Un brusco risveglio per la popolazione dell’area flegrea e del capoluogo campano.
Il sisma, legato al fenomeno del bradisismo, si è verificato alle ore 5.51. Scuole chiuse a Bacoli e trasporti in tilt per le verifiche di sicurezza.
Un forte evento sismico, un vero terremoto, ha scosso l’area dei Campi Flegrei alle prime luci dell’alba di oggi, giovedì 21 maggio 2026. La terra ha tremato alle 5.51 con una magnitudo stimata dall’Istituto Nazionale di Geofisica e Vulcanologia (INGV) di 4.4.
La profondità estremamente superficiale stimata intorno ai 3 chilometri con epicentro localizzato in mare, nei pressi di Bacoli ha amplificato lo scuotimento.

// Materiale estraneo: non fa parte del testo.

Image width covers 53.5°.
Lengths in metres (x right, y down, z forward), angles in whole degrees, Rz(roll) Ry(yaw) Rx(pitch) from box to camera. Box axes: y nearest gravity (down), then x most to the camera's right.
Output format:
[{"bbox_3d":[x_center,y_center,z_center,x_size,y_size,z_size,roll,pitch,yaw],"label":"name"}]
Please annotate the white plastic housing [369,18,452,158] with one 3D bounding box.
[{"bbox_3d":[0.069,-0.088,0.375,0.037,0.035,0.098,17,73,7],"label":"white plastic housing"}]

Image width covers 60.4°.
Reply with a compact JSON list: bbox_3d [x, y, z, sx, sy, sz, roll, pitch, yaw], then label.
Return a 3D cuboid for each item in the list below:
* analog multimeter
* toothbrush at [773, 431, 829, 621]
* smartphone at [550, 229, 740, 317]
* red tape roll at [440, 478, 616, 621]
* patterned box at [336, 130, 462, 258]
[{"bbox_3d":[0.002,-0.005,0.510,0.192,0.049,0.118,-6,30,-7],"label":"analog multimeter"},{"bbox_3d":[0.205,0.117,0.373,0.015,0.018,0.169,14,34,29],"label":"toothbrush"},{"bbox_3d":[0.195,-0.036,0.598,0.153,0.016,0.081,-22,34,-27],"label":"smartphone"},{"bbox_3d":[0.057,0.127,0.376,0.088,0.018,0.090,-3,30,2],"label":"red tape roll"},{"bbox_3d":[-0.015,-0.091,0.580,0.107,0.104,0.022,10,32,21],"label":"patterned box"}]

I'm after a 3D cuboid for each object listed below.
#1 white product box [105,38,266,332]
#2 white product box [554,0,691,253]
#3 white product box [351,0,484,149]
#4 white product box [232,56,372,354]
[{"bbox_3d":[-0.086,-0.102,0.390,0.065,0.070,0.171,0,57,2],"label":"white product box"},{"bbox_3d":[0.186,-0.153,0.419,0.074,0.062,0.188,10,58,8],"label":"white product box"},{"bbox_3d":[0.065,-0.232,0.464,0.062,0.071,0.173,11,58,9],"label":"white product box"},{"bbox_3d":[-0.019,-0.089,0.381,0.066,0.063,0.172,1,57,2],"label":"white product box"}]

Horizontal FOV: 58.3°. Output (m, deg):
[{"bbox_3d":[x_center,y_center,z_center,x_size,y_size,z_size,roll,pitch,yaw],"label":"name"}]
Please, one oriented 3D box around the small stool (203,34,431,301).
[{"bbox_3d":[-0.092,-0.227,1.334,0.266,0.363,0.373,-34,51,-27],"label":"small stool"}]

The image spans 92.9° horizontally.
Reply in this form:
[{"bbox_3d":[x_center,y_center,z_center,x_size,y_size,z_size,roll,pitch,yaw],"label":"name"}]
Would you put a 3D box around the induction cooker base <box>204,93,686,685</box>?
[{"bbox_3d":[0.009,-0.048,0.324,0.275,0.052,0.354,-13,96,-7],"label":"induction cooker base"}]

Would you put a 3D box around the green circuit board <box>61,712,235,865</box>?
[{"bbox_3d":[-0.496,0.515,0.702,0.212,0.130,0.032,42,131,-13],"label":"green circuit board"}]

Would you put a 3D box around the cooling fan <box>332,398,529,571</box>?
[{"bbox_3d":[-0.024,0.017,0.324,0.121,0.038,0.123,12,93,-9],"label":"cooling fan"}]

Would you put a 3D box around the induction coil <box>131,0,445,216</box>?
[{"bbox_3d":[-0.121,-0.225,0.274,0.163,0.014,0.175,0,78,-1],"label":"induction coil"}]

Di conseguenza, il sisma è stato chiaramente avvertibile non solo nei comuni flegrei ma anche in gran parte dei quartieri occidentali e centrali di Napoli. In particolare, la scossa è stata sentita dal Vomero a Fuorigrotta, fino al centro storico.
L’Osservatorio Vesuviano dell’INGV ha confermato che l’evento principale è stato seguito da un riflesso sismico di assestamento di magnitudo 2.2 a pochi minuti di distanza. Questo è avvenuto all’interno di un più ampio sciame sismico che sta interessando la caldera.
Per intensità e durata, la scossa ha ricordato la forte attività sismica registrata il 30 giugno dello scorso anno (quando si toccò il picco di magnitudo 4.6). Inoltre il termine “Terremoto” è stato uno dei più cercati online.
Il fenomeno si inquadra nella persistente crisi bradisismica che interessa la zona. Nelle ultime settimane i parametri dell’INGV monitorati sulla Solfatara avevano già evidenziato un incremento della velocità di sollevamento del suolo. Inoltre, si è registrato anche un aumento della frequenza degli eventi sismici minori.
L’evento ha generato comprensibile apprensione tra i residenti, molti dei quali si sono riversati in strada. In effetti, la paura generata dal terremoto è stata notevole tra la popolazione.I canali social sono stati presi d’assalto da migliaia di segnalazioni legate a mobili e lampadari in forte oscillazione.
I sindaci della zona e la Protezione Civile si sono attivati immediatamente per fare il punto della situazione:
Sospensione delle lezioni: Il sindaco di Bacoli, Josi Gerardo Della Ragione, ha disposto in via precauzionale la chiusura immediata di tutte le scuole pubbliche e private del territorio. La decisione serve a consentire le verifiche strutturali degli edifici.
Stop ai trasporti: Come da prassi per eventi di questa entità, la circolazione ferroviaria sulla Linea 2 della metropolitana di Napoli (tratta San Giovanni-Pozzuoli) e sulle linee della Circumflegrea (EAV) è stata temporaneamente sospesa. Lo stop serve a permettere le verifiche tecniche di sicurezza lungo i binari.
Controllo danni: Al momento non si registrano segnalazioni di crolli gravi a persone o cose, sebbene si registri il cedimento parziale di una porzione del Belvedere Valenzi a Bacoli. I tecnici comunali e i Vigili del Fuoco sono impegnati sul campo per monitorare crepe e calcinacci nei punti più critici. Il Terremoto, però, ha causato danni strutturali in alcune zone.
La Prefettura di Napoli ha convocato d’urgenza il Centro Coordinamento dei Soccorsi (CCS) con i rappresentanti dei Comuni dell’area. Lo scopo è centralizzare le operazioni e monitorare l’evoluzione della situazione nelle prossime ore.
Cosa fare in caso di scossa (Linee guida Protezione Civile):
Se ci si trova al chiuso, ripararsi sotto il vano di una porta inserita in un muro portante o sotto un tavolo robusto. Infine, non dimenticate che durante un Terremoto è fondamentale mantenere la calma e seguire le istruzioni delle autorità. Se si è all’aperto, allontanarsi da edifici, pali della luce e alberi per evitare la caduta di vasi, tegole o calcinacci. Prima di abbandonare l’abitazione, assicurarsi di chiudere gas, acqua e luce.